Un recente video-denuncia sui social pone i riflettori per l’ennesima volta sul P.O. San Giovani Bosco, e al di la della vicenda personale dell’Avvocato sulla quale è doveroso esprimere la nostra solidarietà e la nostra vicinanza per la madre, si è parlato di un comportamento poco professionale da parte del personale durante un “codice rosso”.

Il Pronto Soccorso del San Giovanni Bosco da anni è in sofferenza, ha un grande bacino d’utenza e strutture inadeguate al flusso che giornalmente si riversa in esso.

"Il personale è sottoposto a turni massacranti, e spesso il diritto al riposo sancito dalla costituzione viene messo in discussione dalla cronica carenza di personale. La recente apertura del Triage ha aggravato una situazione già complessa, in quanto avrebbe richiesto del personale dedicato- afferma Marco Esposito, segretario territoriale NurSind Napoli - Negli ultimi anni le aggressioni e le violenze nei confronti del personale sono aumentate, soprattutto nei confronti degli infermieri, in quanto il primo professionista che l’utenza incontra quando giunge in pronto soccorso. La situazione è grave. Tutte le carenze del sistema si riversano sull’infermiere. Un infermiere che viene super-utilizzato, che subisce ogni tipo di violenza, di cui ricordiamo quelle verbali e quotidiane mai agli onori delle cronache, quale prospettiva professionale a garanzia della salute dei cittadini può avere?".

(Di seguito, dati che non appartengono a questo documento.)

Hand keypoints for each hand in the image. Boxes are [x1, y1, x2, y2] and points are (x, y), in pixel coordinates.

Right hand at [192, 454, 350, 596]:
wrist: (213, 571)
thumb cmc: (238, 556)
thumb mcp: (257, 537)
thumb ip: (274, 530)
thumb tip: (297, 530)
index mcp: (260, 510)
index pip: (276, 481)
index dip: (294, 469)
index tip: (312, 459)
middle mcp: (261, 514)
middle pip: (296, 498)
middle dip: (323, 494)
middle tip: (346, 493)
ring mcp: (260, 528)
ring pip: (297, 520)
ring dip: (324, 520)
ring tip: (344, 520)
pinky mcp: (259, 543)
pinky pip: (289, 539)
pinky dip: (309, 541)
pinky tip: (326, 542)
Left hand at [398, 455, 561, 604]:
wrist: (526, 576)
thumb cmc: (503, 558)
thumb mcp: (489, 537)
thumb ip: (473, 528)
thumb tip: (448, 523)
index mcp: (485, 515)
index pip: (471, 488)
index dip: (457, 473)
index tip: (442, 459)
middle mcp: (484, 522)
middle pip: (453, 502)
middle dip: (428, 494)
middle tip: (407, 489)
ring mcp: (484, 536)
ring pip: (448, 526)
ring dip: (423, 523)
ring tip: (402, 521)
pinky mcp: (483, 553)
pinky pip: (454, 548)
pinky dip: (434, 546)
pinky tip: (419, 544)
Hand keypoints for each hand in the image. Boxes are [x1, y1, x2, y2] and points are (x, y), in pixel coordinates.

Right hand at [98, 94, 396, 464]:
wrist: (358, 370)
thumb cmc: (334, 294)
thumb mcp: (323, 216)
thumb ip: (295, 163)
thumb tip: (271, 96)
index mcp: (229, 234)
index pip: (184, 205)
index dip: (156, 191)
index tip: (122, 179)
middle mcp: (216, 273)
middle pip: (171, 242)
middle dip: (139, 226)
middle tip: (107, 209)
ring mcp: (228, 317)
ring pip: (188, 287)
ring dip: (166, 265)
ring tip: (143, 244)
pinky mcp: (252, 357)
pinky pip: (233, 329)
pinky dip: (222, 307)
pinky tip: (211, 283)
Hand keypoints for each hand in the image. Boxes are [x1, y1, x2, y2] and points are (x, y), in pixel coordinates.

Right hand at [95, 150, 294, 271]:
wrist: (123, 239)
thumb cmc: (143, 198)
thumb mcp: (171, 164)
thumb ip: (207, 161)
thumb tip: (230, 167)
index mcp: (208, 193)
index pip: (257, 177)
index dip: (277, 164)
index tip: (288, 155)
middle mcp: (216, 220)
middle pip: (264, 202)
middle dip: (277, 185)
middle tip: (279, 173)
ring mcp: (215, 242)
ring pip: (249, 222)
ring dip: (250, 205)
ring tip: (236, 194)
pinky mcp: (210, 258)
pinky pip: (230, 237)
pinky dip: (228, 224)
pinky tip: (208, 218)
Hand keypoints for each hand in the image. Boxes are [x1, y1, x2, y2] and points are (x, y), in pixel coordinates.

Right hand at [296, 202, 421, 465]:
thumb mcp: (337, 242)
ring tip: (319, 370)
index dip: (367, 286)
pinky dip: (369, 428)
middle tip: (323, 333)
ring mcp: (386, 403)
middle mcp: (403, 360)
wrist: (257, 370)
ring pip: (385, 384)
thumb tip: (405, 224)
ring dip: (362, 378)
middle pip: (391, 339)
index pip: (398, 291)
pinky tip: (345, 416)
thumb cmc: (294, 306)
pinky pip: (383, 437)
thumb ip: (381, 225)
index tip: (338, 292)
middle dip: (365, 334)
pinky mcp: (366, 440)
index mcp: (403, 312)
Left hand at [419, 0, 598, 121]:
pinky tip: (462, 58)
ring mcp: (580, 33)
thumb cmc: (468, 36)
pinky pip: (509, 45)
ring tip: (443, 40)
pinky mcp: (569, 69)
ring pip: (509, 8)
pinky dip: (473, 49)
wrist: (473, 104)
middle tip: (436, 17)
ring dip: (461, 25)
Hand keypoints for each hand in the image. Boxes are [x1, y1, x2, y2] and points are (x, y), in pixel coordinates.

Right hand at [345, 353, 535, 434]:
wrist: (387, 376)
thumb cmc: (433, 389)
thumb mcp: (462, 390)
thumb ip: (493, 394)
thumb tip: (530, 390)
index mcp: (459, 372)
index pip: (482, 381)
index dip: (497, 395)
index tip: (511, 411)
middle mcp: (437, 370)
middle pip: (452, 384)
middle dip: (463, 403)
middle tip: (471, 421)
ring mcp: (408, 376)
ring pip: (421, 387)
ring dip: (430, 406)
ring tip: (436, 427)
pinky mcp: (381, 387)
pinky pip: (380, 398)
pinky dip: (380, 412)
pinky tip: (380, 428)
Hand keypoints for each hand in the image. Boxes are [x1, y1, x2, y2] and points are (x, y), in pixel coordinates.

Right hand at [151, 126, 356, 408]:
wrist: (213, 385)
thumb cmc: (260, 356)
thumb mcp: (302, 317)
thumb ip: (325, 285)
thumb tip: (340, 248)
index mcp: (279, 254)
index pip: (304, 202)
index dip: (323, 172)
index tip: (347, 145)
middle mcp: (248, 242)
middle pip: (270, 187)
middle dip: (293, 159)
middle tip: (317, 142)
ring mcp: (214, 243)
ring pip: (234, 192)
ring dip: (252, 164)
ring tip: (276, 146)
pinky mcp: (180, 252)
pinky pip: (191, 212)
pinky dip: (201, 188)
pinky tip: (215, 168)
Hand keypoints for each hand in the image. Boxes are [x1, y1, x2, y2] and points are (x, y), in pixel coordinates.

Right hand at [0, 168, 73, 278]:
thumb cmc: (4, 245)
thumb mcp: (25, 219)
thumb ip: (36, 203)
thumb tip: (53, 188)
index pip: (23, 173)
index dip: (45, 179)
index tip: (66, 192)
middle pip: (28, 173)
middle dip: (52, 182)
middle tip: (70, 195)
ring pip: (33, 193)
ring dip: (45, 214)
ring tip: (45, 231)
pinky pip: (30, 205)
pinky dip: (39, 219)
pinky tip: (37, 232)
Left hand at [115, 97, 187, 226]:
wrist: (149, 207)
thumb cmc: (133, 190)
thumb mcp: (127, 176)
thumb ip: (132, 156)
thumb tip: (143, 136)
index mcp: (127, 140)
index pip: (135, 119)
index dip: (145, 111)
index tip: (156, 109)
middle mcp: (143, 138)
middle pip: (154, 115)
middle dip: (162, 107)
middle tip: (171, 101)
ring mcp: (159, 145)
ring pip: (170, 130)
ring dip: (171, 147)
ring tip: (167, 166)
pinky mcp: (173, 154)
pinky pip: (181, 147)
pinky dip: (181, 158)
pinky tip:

È mai possibile che l’utenza possa individuare nel personale la causa di tutti i mali della sanità?

"L’ASL tuteli il personale, e non solo fare verifiche per accertare eventuali responsabilità del personale in seguito a denunce che a nostro avviso richiedono un atto formale con il quale si dà notizia alla competente autorità. Al di là del caso specifico, è evidente il rischio di emulazione con l’impossibilità o comunque la difficoltà di controllare la provenienza e l’autorevolezza delle informazioni e della liceità della stessa, così come il rapporto tra ciò che è considerato libertà e spontaneità della informazione e ciò che invece sfocia inevitabilmente nella diffamazione",  conclude Esposito.